La France organise ce vendredi 8 octobre à Montpellier un «Nouveau sommet Afrique-France». Pour la première fois de l'histoire des sommets franco-africains, aucun chef d'Etat africain n'a été convié. Emmanuel Macron parie sur la jeunesse et la société civile pour «réinventer» le lien entre la France et le continent.
Quelque 3.000 entrepreneurs, intellectuels, chercheurs, artistes, sportifs, créateurs, influenceurs vont se réunir pour réfléchir au «renouveau de la relation entre le continent africain et la France». Parmi eux, plus d'un millier sont des jeunes du continent ou issus des diasporas africaines en France.
Dans un contexte de crise avec d'anciennes colonies françaises comme le Mali ou l'Algérie, Emmanuel Macron entend poser des bases saines pour un nouveau partenariat. Il dialoguera cet après-midi avec des jeunes de douze pays africains, dont le Mali, la Côte d'Ivoire, la République démocratique du Congo, la Tunisie, l'Afrique du Sud ou encore le Kenya.
De la France en Afrique à l'Afrique en France
«Emmanuel Macron voit bien que la France est en train de perdre pied en Afrique. Sa présence est contestée partout et mise à mal par la mondialisation du continent», analyse pour CNEWS le journaliste Antoine Glaser, auteur de «Le piège africain de Macron» (Fayard). En s’intéressant aux diasporas, «le président français veut passer de la France en Afrique à l'Afrique en France. C'est de la diplomatie d'influence».
Le panel de jeunes a été sélectionné à l'issue d'une longue consultation menée en Afrique par l'intellectuel camerounais Achille Mbembe, à qui Emmanuel Macron a confié la lourde tâche de préparer le sommet.
J’ai formulé un vœu, celui que le Nouveau Sommet @AfriqueFrance soit celui d’un dialogue direct et ouvert, celui de la jeunesse, celui des diasporas.
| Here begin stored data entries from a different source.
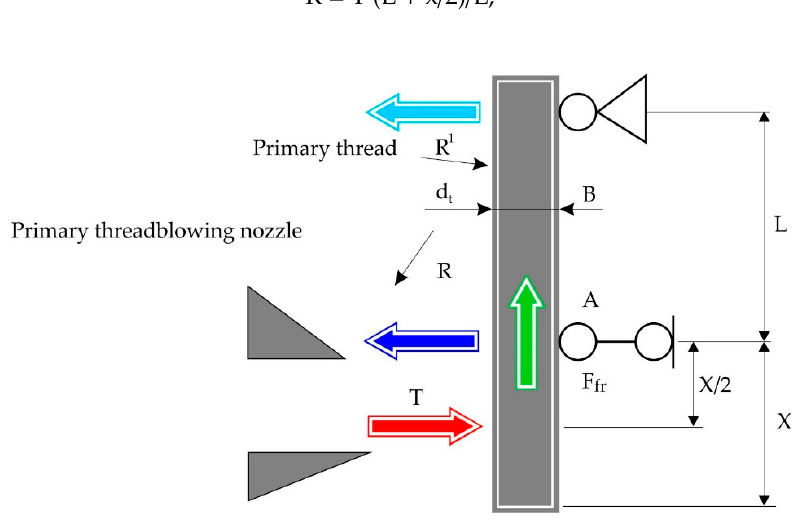
Figure 8. Conclusion of the stability condition of the primary thread.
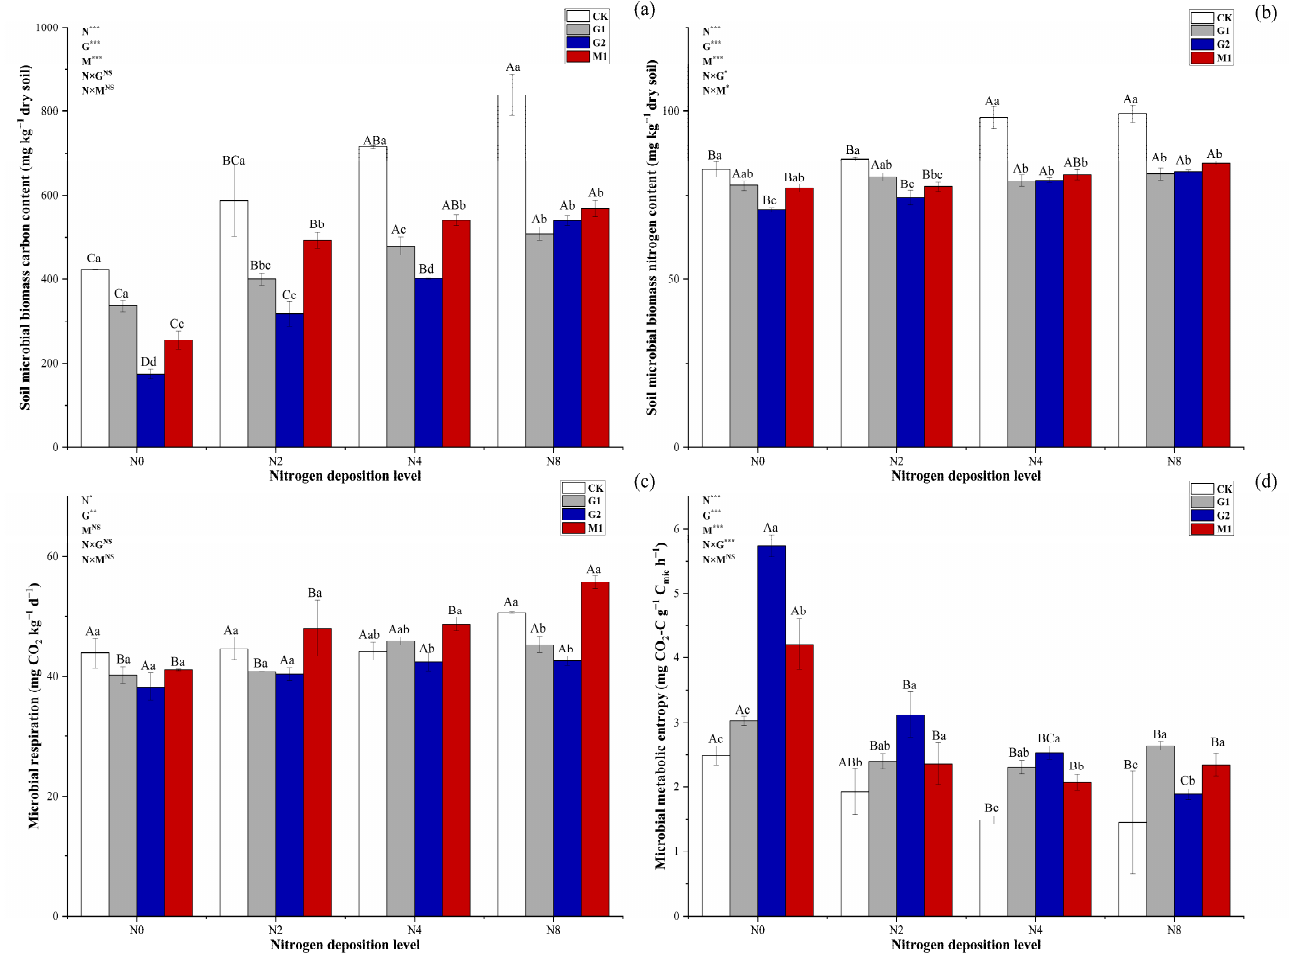
Figure 2. Effects of grazing sheep (G1, G2) and mowing (M1) on soil microorganisms at different nitrogen deposition levels (N0, N2, N4, N8); ( a ) soil microbial biomass carbon; ( b ) soil microbial biomass nitrogen; ( c ) microbial respiration; ( d ) microbial metabolic entropy. Different lowercase letters indicate significant differences among different treatments under the same nitrogen deposition level ( p < 0.05); different capital letters indicate significant differences among different nitrogen deposition levels under the same treatment ( p < 0.05). Significant effects of treatments are marked with an asterisk. Single, double, and triple asterisks indicate the significance levels at p < 0.5, <0.01, and <0.001, respectively, and NS indicates no significant difference.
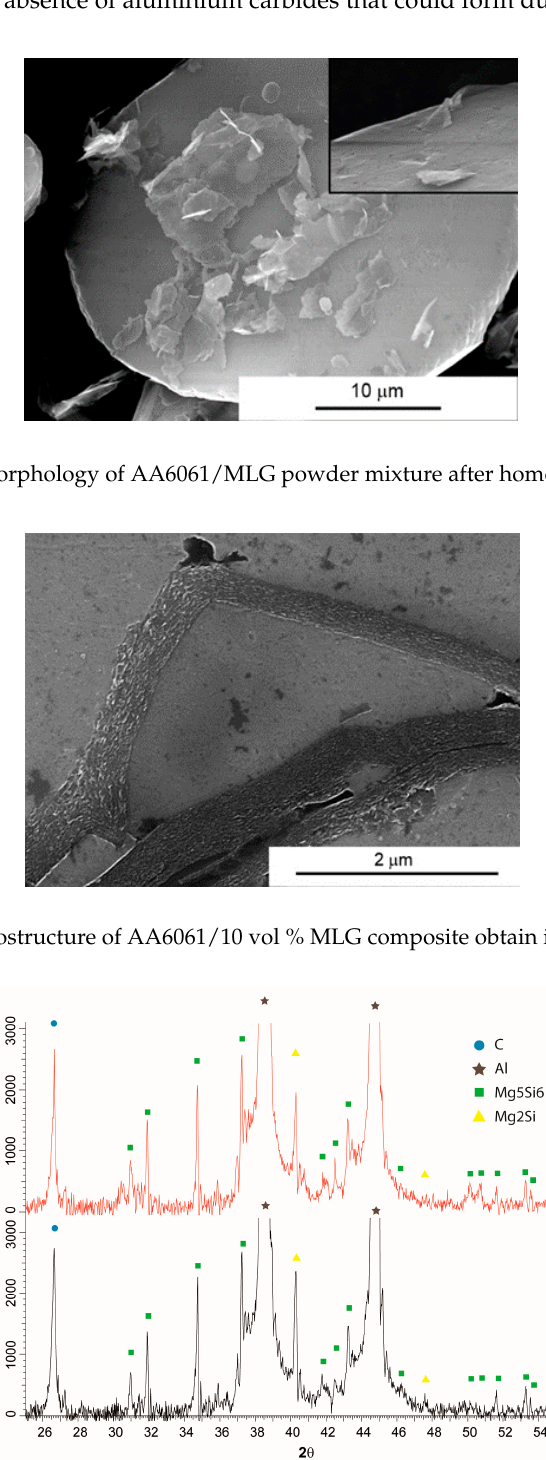
Figure 8. Diffraction pattern of SPS (red line) and SPT (black line) AA6061/10 vol % MLG composites.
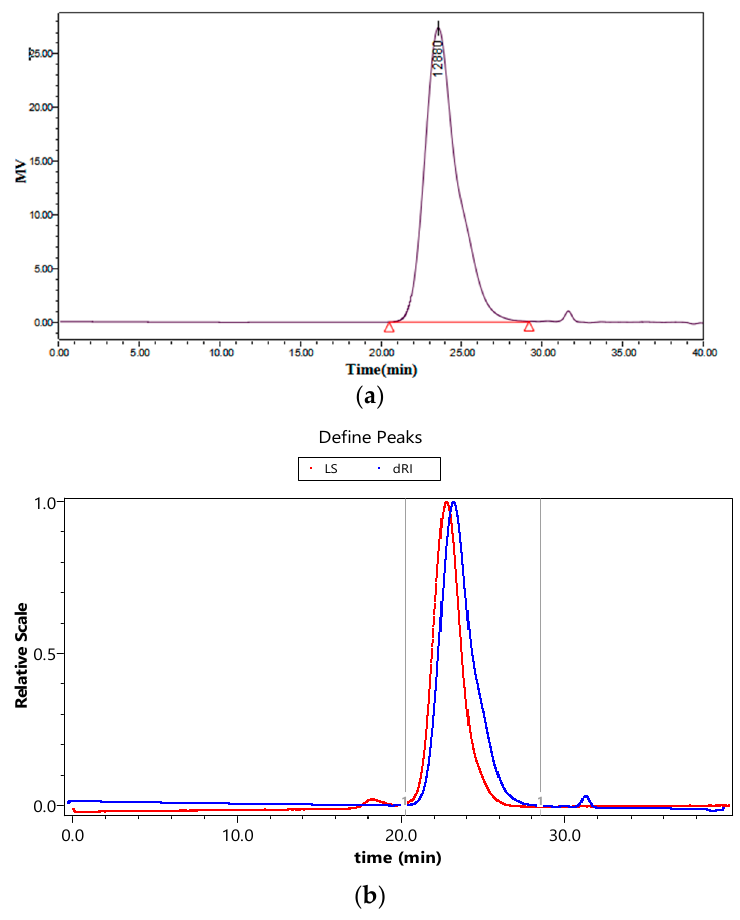
Figure 7. Chromatograms of GPC ( a ) and GPC-MALS ( b ).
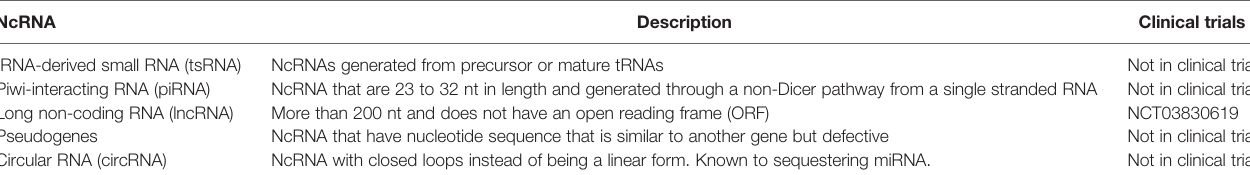
TABLE 3 | Circulating ncRNA candidates for NSCLC diagnosis.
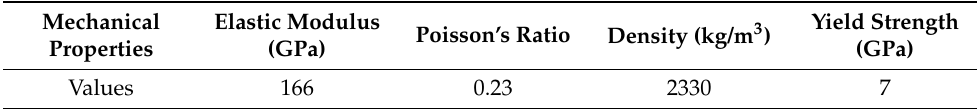
Table 2. Mechanical properties of single-crystal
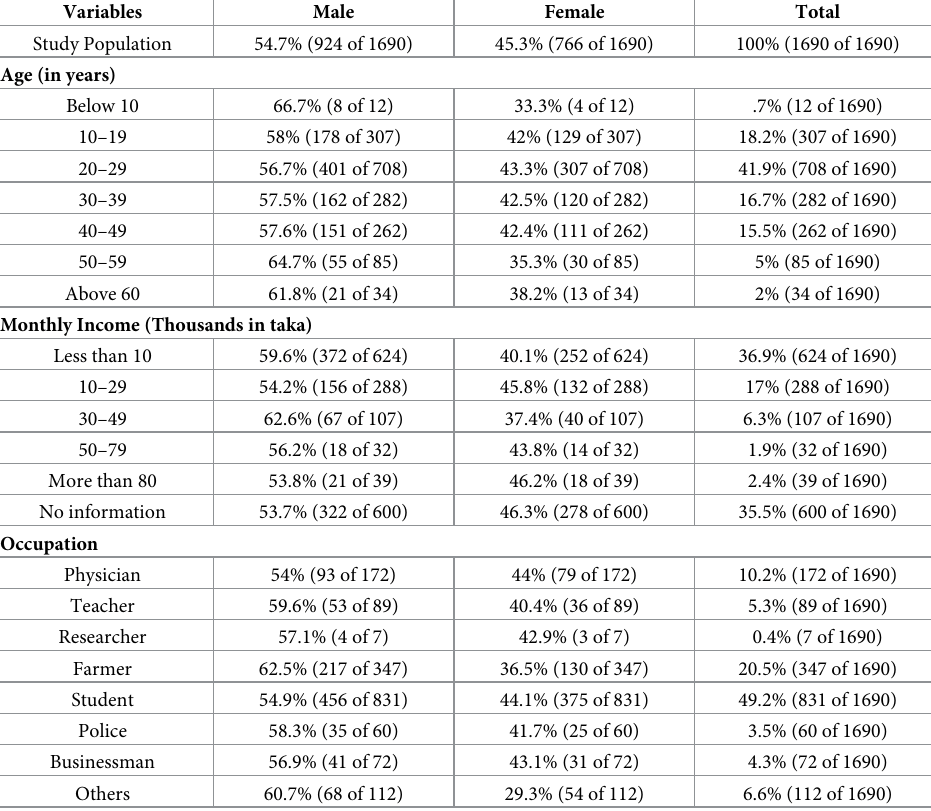
Table 1. Sociodemographic characteristics of the study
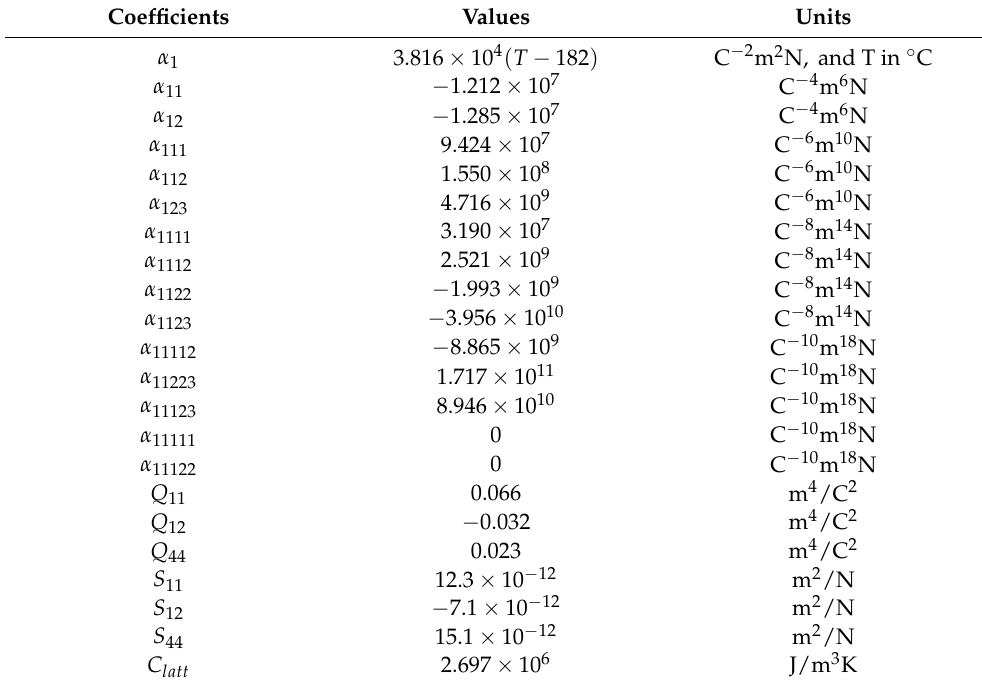
Table 1. The material parameters used in the calculations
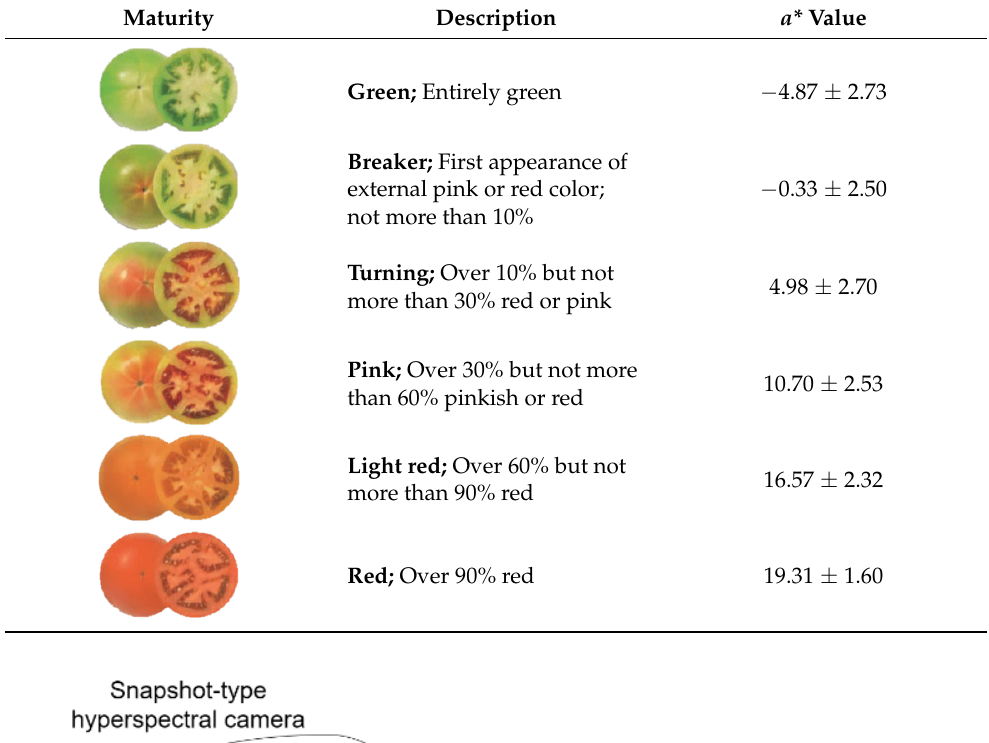
Table 1. Maturity stages of tomato fruits.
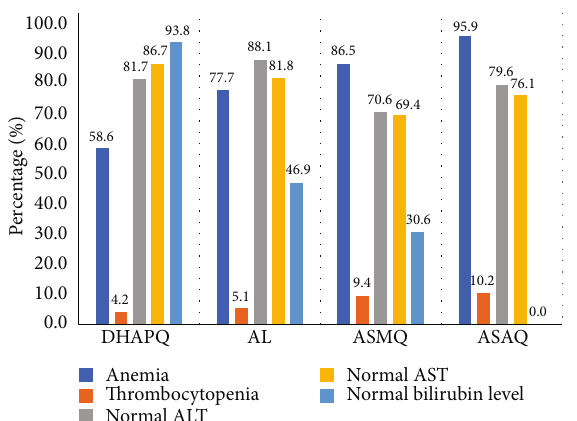
Figure 2: Prevalence of anemia, thrombocytopenia, normal liver enzyme, and bilirubin at day 7 after malaria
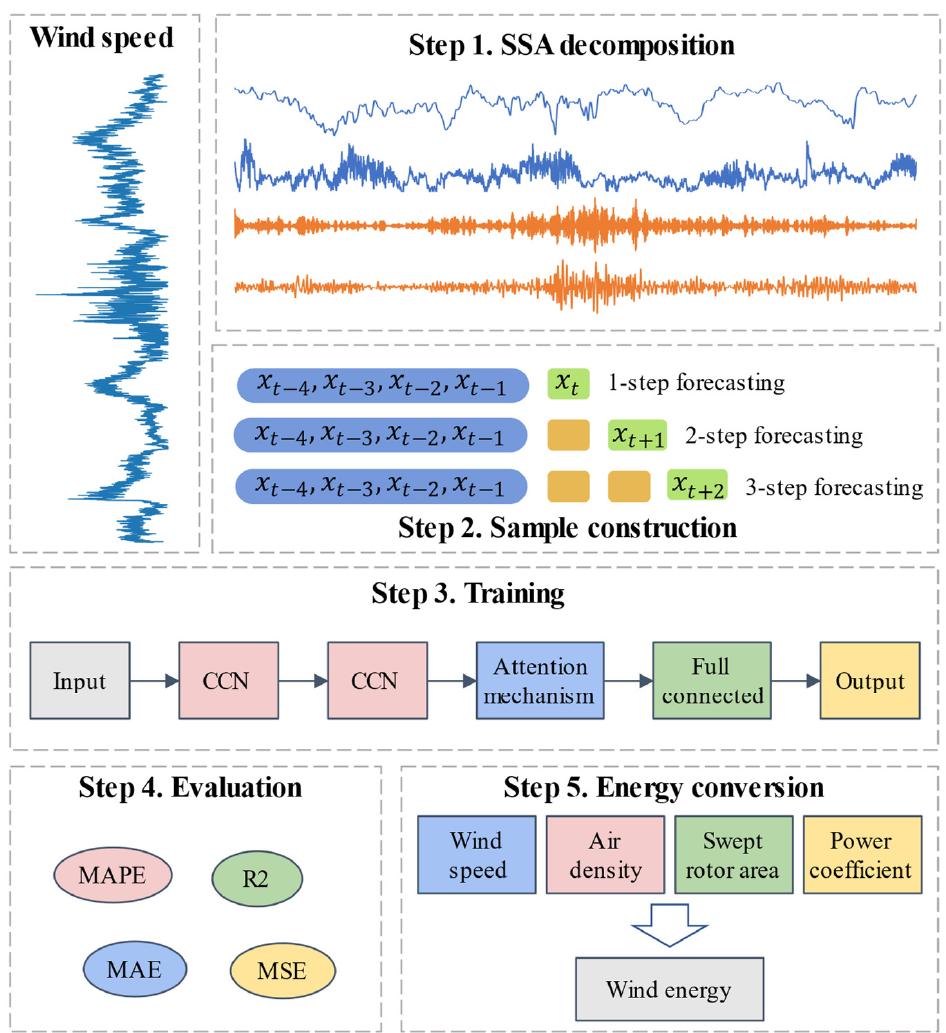
Figure 2. The flowchart of the proposed SSA-CCN-ATT model.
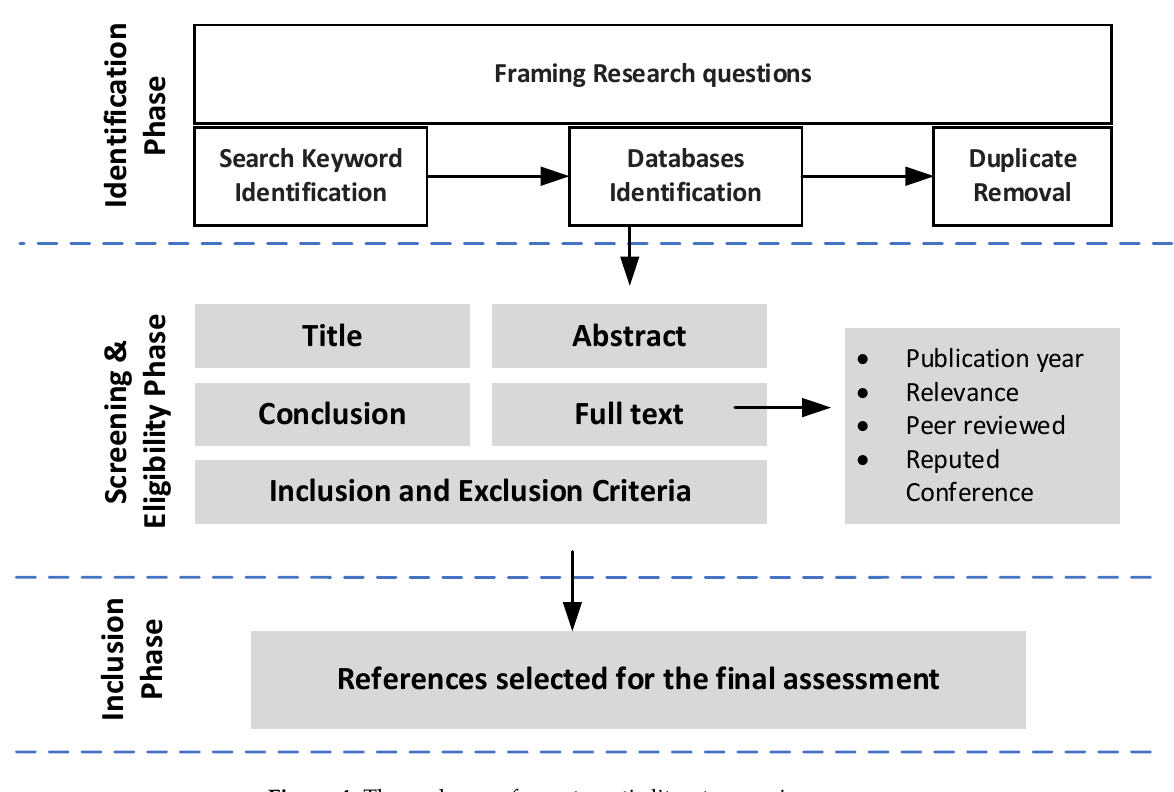
Figure 4. Three phases of a systematic literature review process.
Merci cher Achille Mbembe pour votre contribution. Rendez-vous vendredi à Montpellier ! pic.twitter.com/cETNCCl1CM
— Emmanuel Macron (@EmmanuelMacron) October 5, 2021
Grand critique du «postcolonialisme», Achille Mbembe est une figure respectée mais dont la nomination a surpris en Afrique. «C'est quelqu'un qui disait : "arrêtons de toujours nous positionner par rapport à la France". Pour beaucoup d'Africains, il s'est trahis en acceptant ce poste», souligne Antoine Glaser.
Erasmus franco-africain
A l'issue du sommet, l'Elysée promet des «propositions concrètes», en partie basées sur un rapport remis par Achille Mbembe à Emmanuel Macron. Le professeur propose notamment la création d'un «fonds d’innovation pour la démocratie», la mise en place d'un Erasmus franco-africain ou encore la fondation d'une «Maison des Mondes africains et des diasporas». Rien qui ne soit de nature à «mettre fin au paternalisme français envers l'Afrique», selon Antoine Glaser.
En 2017, devant les étudiants de Ouagadougou (Burkina Faso), le président français avait déjà promis de tourner la page de la «Françafrique». Un discours voulu comme fondateur mais qui a surtout accouché de gestes symboliques comme la restitution d'œuvres d'arts au Bénin, l'annonce de la fin du franc CFA ou la reconnaissance de la responsabilité française dans le génocide rwandais.
Quatre ans plus tard, beaucoup d'Africains parlent d'un «désenchantement» et citent la présence militaire française au Sahel ou l'adoubement du fils du défunt président du Tchad Idriss Déby comme des exemples d'interventionnisme.